PROVIDED PASSAGE ::

□ □ □

A school is more than a school: How does a community recover when it burns down?
Morningside State School pupils awoke to a devastating scene on Tuesday morning, with nearly a quarter of the historic school razed. (ABC News: Freya Petersen)
The shock and confusion felt by students and their families was palpable in the groups that gathered behind the police tape, watching fire crews douse flare-ups and investigators work to establish a cause and a motive — if it even mattered — for the destruction.
I stood among them, having walked the several blocks from my house, my phone pinging with message after message as the neighbourhood awoke to the news.
Having grown up in the area, these streets — and the faces of many who inhabit them even decades after my childhood — feel like an extension of home and family.
Morningside kids, given an impromptu day off school, gather to watch crews sift through the wreckage of their school. (ABC News: Freya Petersen)
A large chunk of our picturesque Morningside State School in inner Brisbane had burned down the middle of the night.
At first glimpse, it was obvious the heavy overnight rain had done little to hinder the flames, and as news crews interviewed teary teachers and shocked parents there were murmurs and rumours in the crowd.

□ □ □

DATA SEGMENT ::
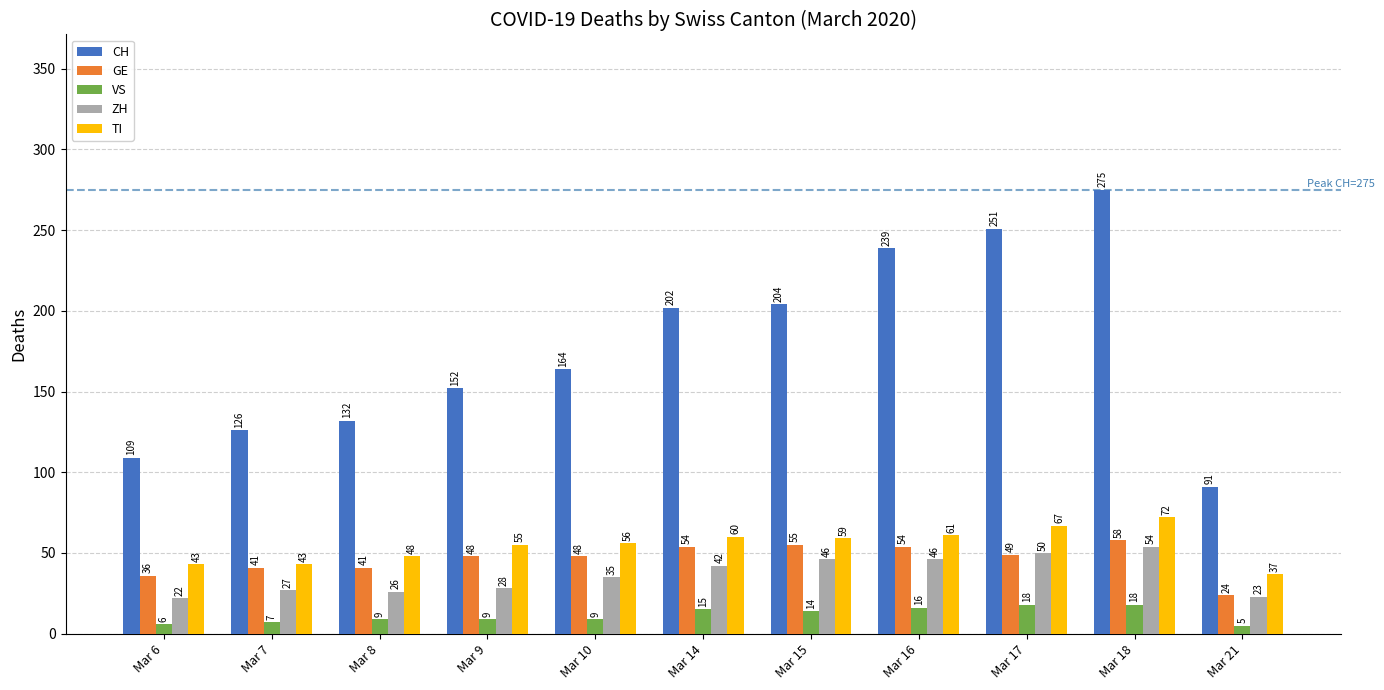

What is the sum of the GE values at Mar 7 and Mar 18?

99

□ □ □

EXERCISE INSTRUCTIONS ::
- 1) Reproduce the passage of the Morningside school fire article from "I stood among" to "home and family.", word for word.
- 2) Please answer these questions using the Morningside school fire article:
(a) On what day of the week did pupils awake to the scene?
(b) In which city is Morningside State School?
(c) What had the heavy overnight rain done little to hinder?
The material is unrelated to the Morningside school fire article.

RESULTS BY TASK ::
- 1)
I stood among them, having walked the several blocks from my house, my phone pinging with message after message as the neighbourhood awoke to the news.
Having grown up in the area, these streets — and the faces of many who inhabit them even decades after my childhood — feel like an extension of home and family.

- 2)
(a) Tuesday
(b) Brisbane
(c) The flames